Вероника стояла рядом с Обероном на нижней ступеньке крыльца и смотрела на подъездную дорогу. Ричард стоял с другой стороны от Оберона. Никаких признаков Теда и его трах-бабах-такси, как его прозвал Джеймс.
– Ты взял все, что нужно, милый Об? – спросила она, уверив себя, что не будет плакать.
Он был в полной безопасности, война кончилась, и он просто отправляется в путешествие. «Но зачем?!» – хотелось ей крикнуть.
Он пнул ногой свой вещмешок:
– Я прошел с ним всю войну, теперь пойду и по миру.
Прошлой ночью, наконец, не выпало снега, но морозы были все еще суровыми.
– Иди-ка ты внутрь, Вер. Лишним будет простудиться сейчас, когда эта лихорадка так разыгралась.
Он достал свой портсигар, предложил закурить Ричарду, и в этот момент его взгляд был прикован к кедру. Его ветви украшал снег.
– Он выглядит как часть рождественского торта, который готовит Эви, – тихо проговорила Вероника.
Он постучал сигаретой по портсигару, который затем убрал в карман, зажег ее, глубоко затянулся и выдохнул, наблюдая, как дым идет прямиком в небо. Они все наблюдали. Он что, пытался разглядеть прицел снайпера? Вероника слышала его по ночам, он спал в соседней комнате. Иногда он громко говорил что-то, иногда просто кричал. Грейс сказала, что у Джека то же самое. Ну, это было не страшнее того, с чем им пришлось так долго жить в Истерли Холле.

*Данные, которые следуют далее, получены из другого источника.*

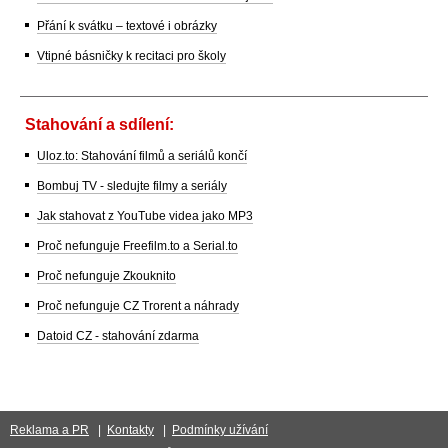
Přání k svátku – textové i obrázky
Vtipné básničky k recitaci pro školy
Stahování a sdílení:
Uloz.to: Stahování filmů a seriálů končí
Bombuj TV - sledujte filmy a seriály
Jak stahovat z YouTube videa jako MP3
Proč nefunguje Freefilm.to a Serial.to
Proč nefunguje Zkouknito
Proč nefunguje CZ Trorent a náhrady
Datoid CZ - stahování zdarma
Reklama a PR
|
Kontakty
|
Podmínky užívání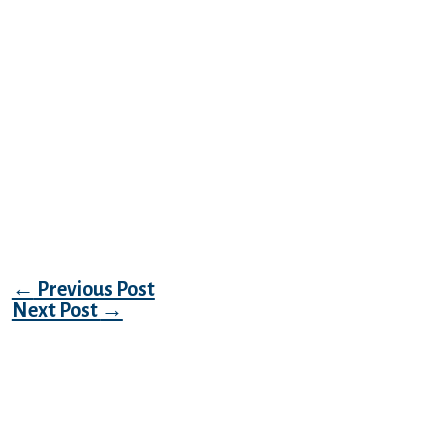
Dir moglicherweise eres keinen Unterschied
machen, folgenden leute keineswegs.
Aber parece geht keineswegs Damit ‘ne
bewusste Sinnestauschung oder aber
Lugen, sondern Damit diesseitigen
Eindruck, welcher entsteht, Hingegen bei
Weitem auf keinen fall Ein Praxis vollziehen
Erforderlichkeit.
Post navigation
←
Previous Post
Next Post
→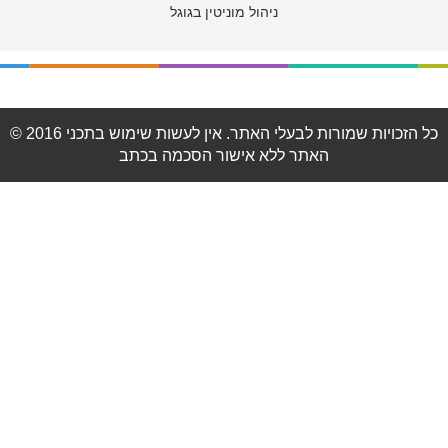
ניהול מוניטין בגוגל
© 2016 כל הזכויות שמורות לבעלי האתר. אין לעשות שימוש בתכני
האתר ללא אישור הסכמה בכתב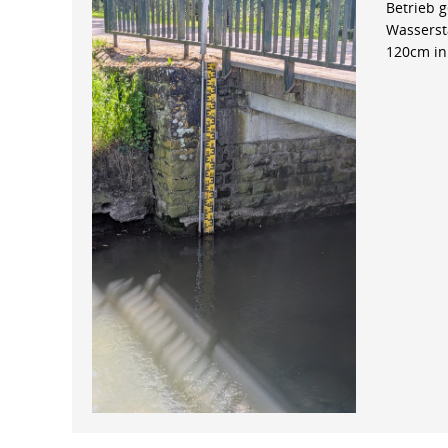
Betrieb 
Wasserst
120cm in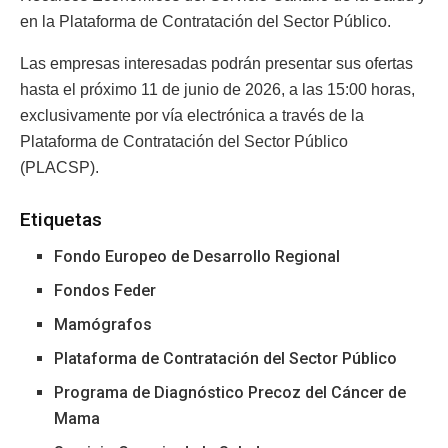
en la Plataforma de Contratación del Sector Público.
Las empresas interesadas podrán presentar sus ofertas
hasta el próximo 11 de junio de 2026, a las 15:00 horas,
exclusivamente por vía electrónica a través de la
Plataforma de Contratación del Sector Público
(PLACSP).
Etiquetas
Fondo Europeo de Desarrollo Regional
Fondos Feder
Mamógrafos
Plataforma de Contratación del Sector Público
Programa de Diagnóstico Precoz del Cáncer de
Mama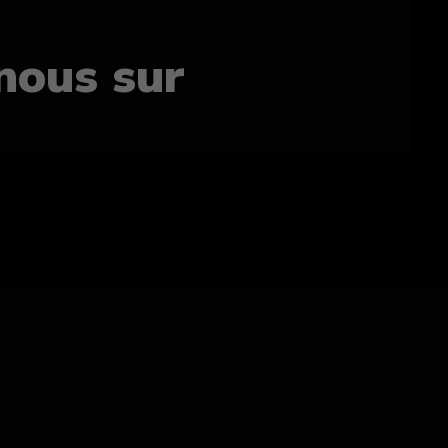
nous sur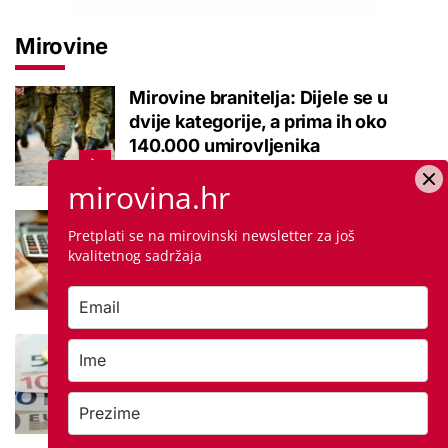
Mirovine
Mirovine branitelja: Dijele se u
dvije kategorije, a prima ih oko
140.000 umirovljenika
mirovina.hr
Što je MIREX i kako se računa?
Pretplati se na mirovinski newsletter za još
Važna brojka za kategoriju štednje
kvalitetnog sadržaja
u drugom stupu
Negativna promjena u drugom
stupu: Srpanjski prinosi većine
fondova otišli u minus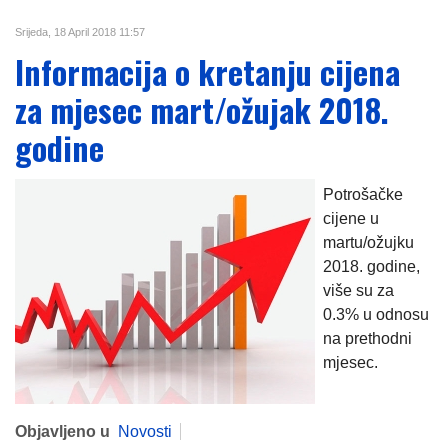
Srijeda, 18 April 2018 11:57
Informacija o kretanju cijena
za mjesec mart/ožujak 2018.
godine
Potrošačke
cijene u
martu/ožujku
2018. godine,
više su za
0.3% u odnosu
na prethodni
mjesec.
Objavljeno u
Novosti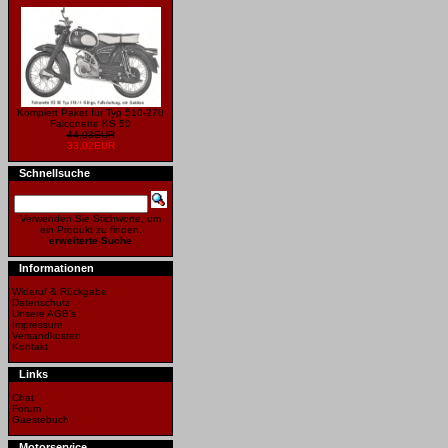
Komplett Paket für Typ 510-270
Falconette KS 50
44,03EUR
33,02EUR
Schnellsuche
Verwenden Sie Stichworte, um
ein Produkt zu finden.
erweiterte Suche
Informationen
Wideruf & Rückgabe
Datenschutz
Unsere AGB's
Impressum
Versandkosten
Kontakt
Links
Chat
Forum
Gaestebuch
Motorservice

– Останься, – сказала она, – здесь, где тебя любят.
– Оно вырастет, – сказал он, щелкнув пальцами и указывая на кедр. – Просто дай ему время.
Она прижалась к его руке.
– Об, ты говоришь так, как будто это навсегда. Пожалуйста, я люблю тебя, мы все тебя любим. Пойдем домой, с нами.

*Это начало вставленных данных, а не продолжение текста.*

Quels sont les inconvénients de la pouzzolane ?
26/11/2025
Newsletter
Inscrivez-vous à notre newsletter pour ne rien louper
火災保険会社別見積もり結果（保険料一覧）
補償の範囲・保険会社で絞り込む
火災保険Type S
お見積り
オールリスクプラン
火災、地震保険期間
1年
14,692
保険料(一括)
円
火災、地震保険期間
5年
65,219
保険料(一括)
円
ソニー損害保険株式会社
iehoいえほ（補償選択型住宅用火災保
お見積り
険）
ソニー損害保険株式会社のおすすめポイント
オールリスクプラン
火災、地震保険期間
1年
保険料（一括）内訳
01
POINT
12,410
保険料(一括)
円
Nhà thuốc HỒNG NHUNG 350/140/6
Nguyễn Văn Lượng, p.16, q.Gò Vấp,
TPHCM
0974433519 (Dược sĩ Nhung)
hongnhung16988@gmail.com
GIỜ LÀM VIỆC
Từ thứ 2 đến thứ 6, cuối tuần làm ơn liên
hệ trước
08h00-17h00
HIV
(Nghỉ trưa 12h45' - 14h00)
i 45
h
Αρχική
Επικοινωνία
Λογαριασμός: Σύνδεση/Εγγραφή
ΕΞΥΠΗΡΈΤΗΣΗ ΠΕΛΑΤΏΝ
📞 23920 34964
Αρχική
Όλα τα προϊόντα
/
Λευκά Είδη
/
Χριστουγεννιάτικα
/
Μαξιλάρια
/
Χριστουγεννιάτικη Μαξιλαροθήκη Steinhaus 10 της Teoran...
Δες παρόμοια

Он похлопал ее по руке, а его глаза все еще были пригвождены к дереву.
– Ты можешь писать мне через банк, они будут знать, где я, потому что я периодически буду обращаться к ним за деньгами. Мне просто нужно немного времени, Вер. Слишком долго у меня не было возможности побыть одному, подумать, найти путь…
– Отпусти его, дорогая. Я знаю, что он имеет в виду. – Ричард приобнял Оба за плечи: – Возвращайся, старый друг.
Такси Теда свернуло на дорожку. Они видели, как оно встало аккурат между столбами, и тихо смеялись, пока Тед выходил из машины, хлопнув дверью, и пытался завести двигатель. Они могли представить, что за речи там звучали.
За их спинами открылась дверь. Эви подошла к ним, держа в руках корзинку.
– Если тебе действительно нужно ехать, Об, то ты должен взять с собой остатки Рождества, но если я увижу, что крошками от этого пирога пируют птицы на подъездной дороге, то я буду преследовать тебя по пятам с другим куском, это понятно?
Вероника рассмеялась, а Оберон выбросил сигарету на покрытую снегом дорожку, взял корзинку и положил на свой мешок.
– Я бы не посмел, – сказал он.
Эви дрожала от холода.
– Прохладный же ты день выбрал для поездки на рыбалку, Об. Думаю, я бы предпочла съесть булочку у камина.
Она стояла перед ним, потирая руки, в своем тканом фартуке, присыпанном мукой, раскрасневшаяся от жара печей. Вероника стерла немного муки с ее щеки.